**EXERCISE DESCRIPTION**
Repeat each line of the material below exactly as it appears, minus any pictures.

╭─ PROVIDED MATERIAL

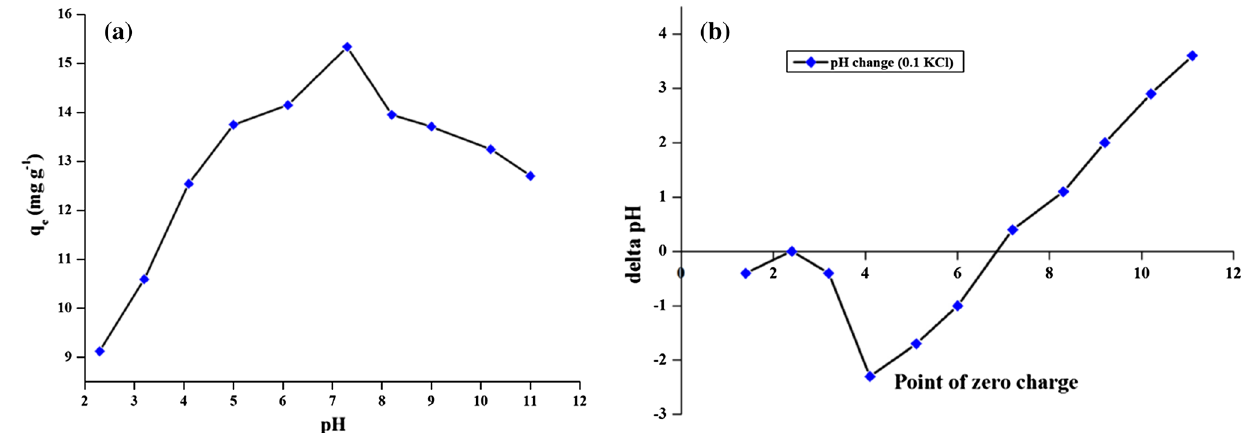
Fig. 7 a Effect of pH and adsorption of CV onto PGADP b Point of zero charge (conditions; adsorbent dose = 0.025 g; CV = 20 mgL −1 ; tem- perature = 30 °C)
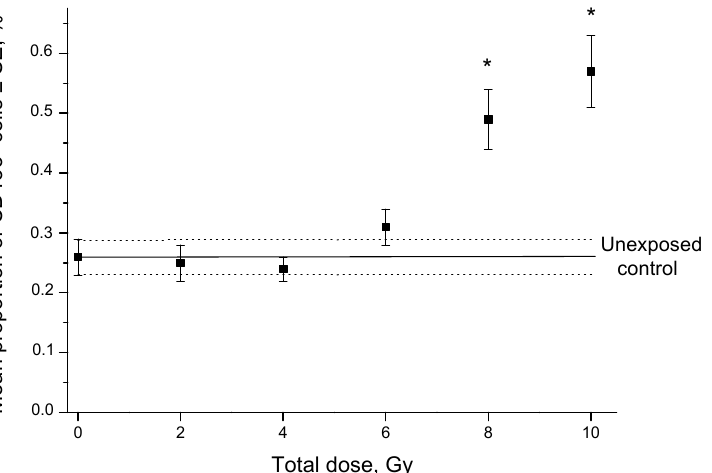
Figure 3. Effects of fractionated γ -radiation exposure on the proportion of CD133 + cells in SiHa line cultures 24 h after irradiation. The solid horizontal line indicates the mean proportion of CD133 + cells in unexposed samples with standard error (SE, dotted lines). * p < 0.05 in comparison to unexposed cells.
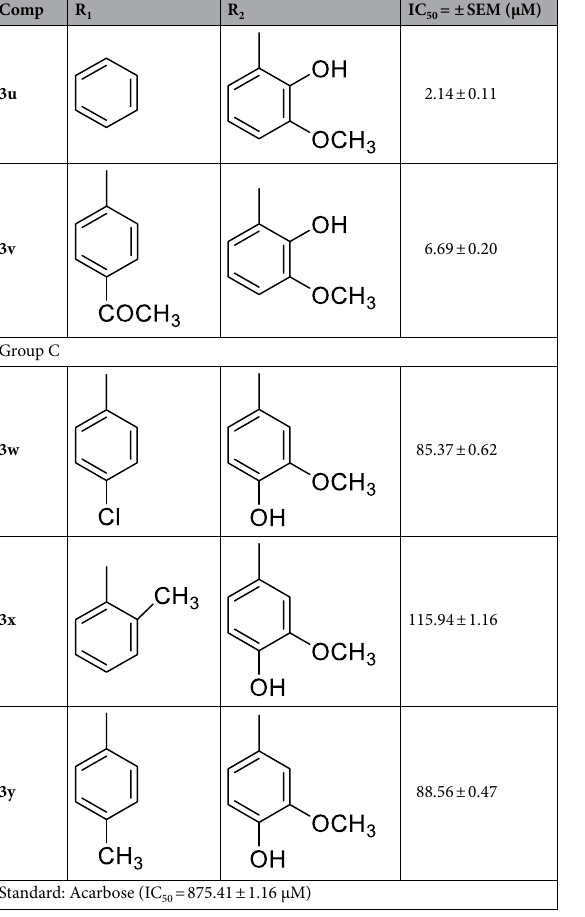
Table 1. In vitro α -glucosidase inhibition of different substituents of Schiff bases of 1,3-diphenyl urea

╰─

**TASK SOLUTION**
Fig. 7 a Effect of pH and adsorption of CV onto PGADP b Point of zero charge (conditions; adsorbent dose = 0.025 g; CV = 20 mgL −1 ; tem- perature = 30 °C)
Figure 3. Effects of fractionated γ -radiation exposure on the proportion of CD133 + cells in SiHa line cultures 24 h after irradiation. The solid horizontal line indicates the mean proportion of CD133 + cells in unexposed samples with standard error (SE, dotted lines). * p < 0.05 in comparison to unexposed cells.
Table 1. In vitro α -glucosidase inhibition of different substituents of Schiff bases of 1,3-diphenyl urea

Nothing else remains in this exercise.